Bu tekniğin adı hapishane işi,  kötü bir isim ama öyle koymuşlar işte...Zamanı bol olanlar için olsa gerek, benim gibi...:)





Takılardan bir demet

 Ankaraya geldikten sonra, çocuklardan arta kalan zamanımda beni rahatlatacak bir uğraş arayışıyla başladı takı yapma merakım.Daha önce, takı yapma işi tam sana göre bir iş, bir başlasan bir daha bırakamazsın diyenler olmuştu ama bu kadar uzun ve artarak devam edeceğini düşünmemiştim işin açıkcası.Şimdilerde ise buna keçe, dikiş, peçete halkası,taç, toka, ve en nihayetinde ahşap boyama da eklendi.4 tane çocuktan nasıl vakit buluyorsun?diye soruyor etrafımdaki insanlar.Onlara genellikle şu cevabı veriyorum;
 -İnsanın en üretken olduğu dönem, en sıkıntılı olduğu dönemmiş,....Sıkıntılardan kurtulabilmek için insan kendine, günlük uğraşları dışında ,ona bu sıkıntı yada monotonluğu unutturacak bir uğraş bulması gerekli.Beni de bu uğraşlara yönlendiren  günlük işlerimin çokluğu herhalde...Ama tüm zorluklerına  rağmen dünyanın en güzel şeyi çocuk sahibi olmak ... Allah her isteyene gönlünce versin...Bizim çocuklarımızı da hayırlı insan hayırlı evlat etsin İA.



















   Takılarımdan bazıları;
                                     sizce nasıllar?

23 Nisan 2012 Pazartesi

çay kutularının dönüşümü (painted tea cans)

Evde birikmiş, atılmaya kıyılamamış çay kutularına, bendeniz acemi boyacı tarafından farklı bir görünüm kazandırılmıştır...

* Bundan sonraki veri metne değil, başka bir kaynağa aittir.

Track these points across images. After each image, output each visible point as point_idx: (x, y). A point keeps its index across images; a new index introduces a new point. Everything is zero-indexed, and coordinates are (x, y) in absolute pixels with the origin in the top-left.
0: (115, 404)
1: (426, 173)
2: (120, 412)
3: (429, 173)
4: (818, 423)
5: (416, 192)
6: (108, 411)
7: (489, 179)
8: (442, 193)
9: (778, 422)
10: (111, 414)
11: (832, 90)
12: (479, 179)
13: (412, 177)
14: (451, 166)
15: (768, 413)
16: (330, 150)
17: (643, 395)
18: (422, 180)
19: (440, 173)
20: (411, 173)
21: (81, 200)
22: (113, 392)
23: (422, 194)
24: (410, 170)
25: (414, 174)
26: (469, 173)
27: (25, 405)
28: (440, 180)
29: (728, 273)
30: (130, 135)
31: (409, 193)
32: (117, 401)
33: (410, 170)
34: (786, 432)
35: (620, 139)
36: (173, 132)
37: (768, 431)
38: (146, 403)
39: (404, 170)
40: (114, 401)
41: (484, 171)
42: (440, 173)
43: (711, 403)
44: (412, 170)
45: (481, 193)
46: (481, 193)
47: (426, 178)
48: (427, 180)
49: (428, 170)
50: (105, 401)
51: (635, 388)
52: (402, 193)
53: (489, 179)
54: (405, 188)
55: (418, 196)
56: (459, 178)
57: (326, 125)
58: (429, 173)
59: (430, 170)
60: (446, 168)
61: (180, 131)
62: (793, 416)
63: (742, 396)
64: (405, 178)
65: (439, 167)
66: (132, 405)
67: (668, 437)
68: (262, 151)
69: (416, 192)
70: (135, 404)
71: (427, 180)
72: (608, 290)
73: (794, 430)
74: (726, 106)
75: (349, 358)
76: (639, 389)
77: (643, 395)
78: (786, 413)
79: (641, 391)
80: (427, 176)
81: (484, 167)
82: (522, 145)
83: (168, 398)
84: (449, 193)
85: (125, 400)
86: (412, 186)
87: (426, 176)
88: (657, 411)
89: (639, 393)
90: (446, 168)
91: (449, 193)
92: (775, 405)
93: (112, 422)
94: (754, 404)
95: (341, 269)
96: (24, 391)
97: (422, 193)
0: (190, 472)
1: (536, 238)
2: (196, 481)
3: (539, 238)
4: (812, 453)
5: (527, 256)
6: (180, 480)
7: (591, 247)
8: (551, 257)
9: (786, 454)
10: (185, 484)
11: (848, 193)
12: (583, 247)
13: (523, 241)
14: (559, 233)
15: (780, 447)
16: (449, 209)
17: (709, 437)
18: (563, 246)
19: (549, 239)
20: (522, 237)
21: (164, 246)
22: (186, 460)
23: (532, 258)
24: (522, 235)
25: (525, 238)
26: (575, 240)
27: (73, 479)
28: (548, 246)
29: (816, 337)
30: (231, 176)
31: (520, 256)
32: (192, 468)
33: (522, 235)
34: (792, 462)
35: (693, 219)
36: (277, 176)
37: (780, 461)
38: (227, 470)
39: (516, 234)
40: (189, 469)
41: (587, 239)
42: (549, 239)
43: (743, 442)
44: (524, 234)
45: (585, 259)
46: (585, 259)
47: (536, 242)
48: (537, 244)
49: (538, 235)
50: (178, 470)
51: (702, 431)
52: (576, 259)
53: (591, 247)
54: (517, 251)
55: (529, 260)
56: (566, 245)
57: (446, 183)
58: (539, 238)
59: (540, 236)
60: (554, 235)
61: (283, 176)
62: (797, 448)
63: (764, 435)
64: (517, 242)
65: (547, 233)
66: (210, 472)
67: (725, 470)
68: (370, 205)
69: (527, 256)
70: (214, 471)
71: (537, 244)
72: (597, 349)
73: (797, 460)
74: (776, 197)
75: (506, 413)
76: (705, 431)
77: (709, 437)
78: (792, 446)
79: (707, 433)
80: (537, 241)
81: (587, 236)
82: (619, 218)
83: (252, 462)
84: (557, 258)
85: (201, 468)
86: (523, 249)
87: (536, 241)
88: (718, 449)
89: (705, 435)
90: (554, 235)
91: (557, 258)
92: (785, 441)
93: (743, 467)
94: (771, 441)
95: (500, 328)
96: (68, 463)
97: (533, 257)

kamera çantası (camcorder case)

Kızım ve büyük oğlum kendilerine bir kamera sipariş verdiler.Kameranın gelişinin ertesi günü de 15 tatile gidecek olunca acil birde kamera çantasına ihtiyaçları oldu.O akşam ki çalışmalar sonucu ortaya bu çıktı.Onlar çok beyendiler.


                






Sizce nasıl....

21 Nisan 2012 Cumartesi

Bloguma başlıyorum.

 Merhaba,
Uzun zamandır tasarladığım şeyleri daha fazla kişi ile paylaşabilmek için dünyaya sanal bir pencere açmak istedim.Paylaşımlarım daha çok  el sanatları alanında olacak.Umarım sizlerede yeni ilhamlar verir.Güzel paylaşımlar için ;
                          tekrar merhaba....
                                                        Özlem.
  Hi,
I have opened a blog to share my craft projects with more people.I hope that they will be a bit of inspiration to you. To share beautiful projects ,
                      talk to you soon...
                                                Özlem.